Friday, August 27, 2010

Internet woes

My New Orleans apartment has been without internet for the past week. I hate when my movie build-ups are forced upon me. I am the only one who gets to purposefully neglect the promise I made to myself to write about films, gosh darnit!

I'll keep that promise in the most minimal way possible.

2010:

Piranha 3D was a surprising, trashy, gory blast. Adam Scott might be my hero. Seriously, what can't he do? I can, without any reservation, confirm that this is better than Mirrors.

Winter's Bone featured some fantastic performances, and a couple not great ones, along with some superb direction from Debra Granik. It's too bad the tension she builds magnificently mostly dissipates by the end.

Soul Kitchen is Fatih Akin's new comedy. It's broad and conventional, predictable and silly, but damn if it isn't sincere and heartwarming enough to forgive it everything. The joy of life conveyed in this film is pure cinema-magic at its best.


Japan:

Memories, from 1995, features three different stories from three different anime greats (supposedly). Like any omnibous film, the entries are of varying quality, but at least they're all good. The highlight is the first entry, The Magnetic Rose, from Koji Morimoto and a screenplay from the very recently departed Satoshi Kon (Millenium Actress, Paprika). It keeps with Kon's usual themes of memories and dreams to create a haunting story of eternal love, with the help of a beautiful, classical score that ties in wonderfully with the narrative.

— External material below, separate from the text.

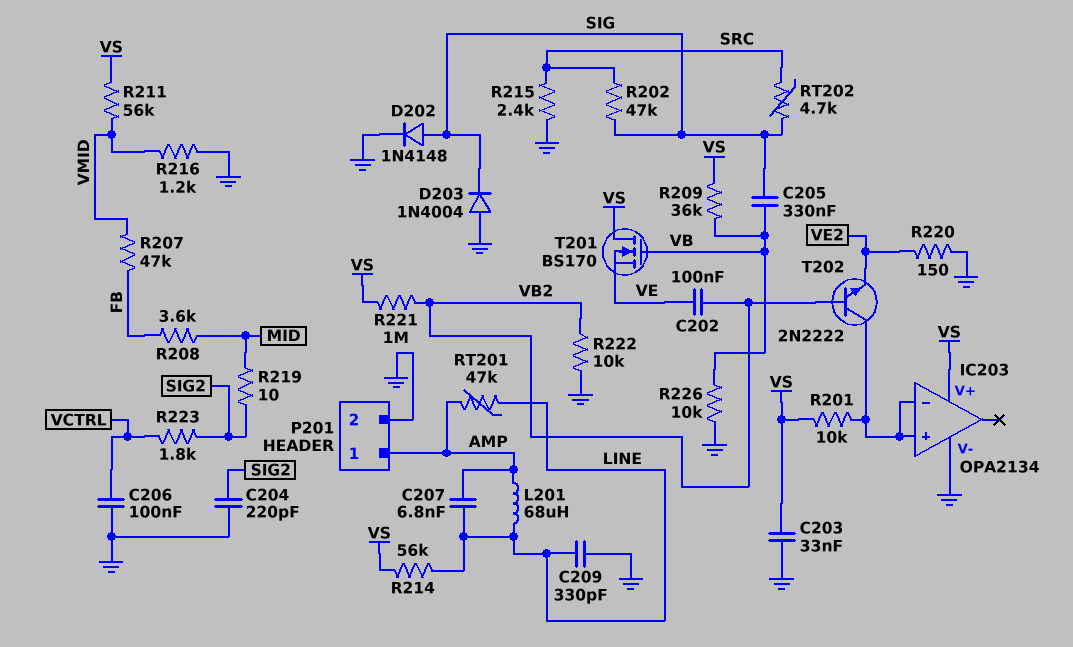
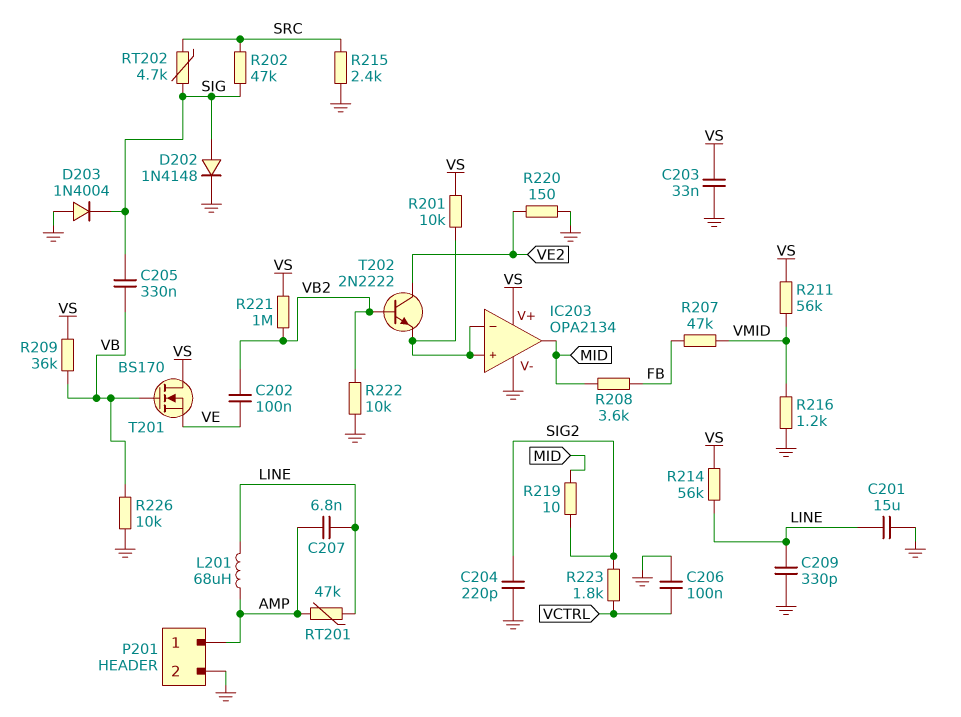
C201: none -> 15uF (GND, LINE)
IC203 pin out: none -> MID
T202: NPN 2N2222 (B VB2, C IC203/in+, E VE2) -> NPN 2N2222 (B VB2, C VE2, E IC203/in+)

Taboo, Nagisa Oshima's latest film (it's been 10 years), is elegant and visually stunning; but it may be a bit too ambiguous for it's own good. The narrative explores ambiguity in a black and white scenario, featuring a character of possibly ambiguous sex. The narrative itself at a certain point becomes quite ambiguous as Oshima really starts to force the viewer to work things out.


Criterion (and affiliates):

Ingmar Bergman Makes a Movie is the final piece to Criterion's Bergman box-set which includes The Silence, Through a Glass Darkly, and Winter Light. It's a TV documentary series following Bergman through the production process of 1961's Winter Light, beginning with the script stage and ending with viewer reactions following the film's premiere. I don't love Winter Light, and the 5 episodes each run a longer than they need to; but it is informative, at least.

The Act of Seeing with One's Own Eyes is on the By Brakhage anthology. I hear the guy made all kinds of films, even pioneered styles. That's great. I don't like autopsies in their full, unblinking eye glory. It's totally silent, really forcing you to feel whatever it is an autopsy makes you feel. I couldn't take it.

Le Jour se Leve is available on Criterion's Essentials line, a cheap bare-bones brand they use to reprint some of their films and release other acclaimed classics they don't have time to release regularly. Marcel Carne's pre-noir, bleak love story is clunky and awkward, but features some fantastic shots and some palpable atmosphere to make it worth your time. I prefer his earlier Port of Shadows and i absolutely adore his post-war Children of Paradise.


Rivette:

Jacques Rivette has to be one of the most challenging directors whose work I've had the pleasure of viewing. In my limited experience, they are very wordy, very long, and extremely strange. The three I've seen have involved some sort of puzzle and each has treated it's own very differently. Hopefully more of his films become available in The U.S. soon. Come on, Criterion, how are you not all over Celine and Julie Go Boating?

The Story of Marie and Julien ( 2003) is by far the strangest of his films I've seen, but also the least successful. It doesn't quite earn its length, but it does maintain an effective eeriness and ambiance that I enjoyed.

Le Pont du Nord (1981) easily became my favorite of Rivette's films. It features a real life mother/daughter duo as a two mysterious characters with a mysterious relationship over the course of four days. It's something of a female Quixotic tale around the Paris underground. It becomes an engrossing urban fantasy. Rivette purposefully and brilliantly leaves elements of his puzzle hanging at the end of the film because he knows it might not really be important anyway. (This isn't on DVD, but it is on youtube. Search for PDN1 to find it.)


Misc. :

Election. 4th time seeing it. I had to for school. Maybe Alexander Payne's best? I struggle with that
one.

Vera Cruz features Gary Cooper and Burt Lancaster as the two different types of Western heroes (the classy, John Wayne archetype and the Wild Bunch anti-hero, respectively) forced together to transport a Mexican princess hiding gold in the middle of the Mexican Civil War. It's wonderfully violent and sexual for it's time (1954), as well as great vehicle for the aforementioned screen legends.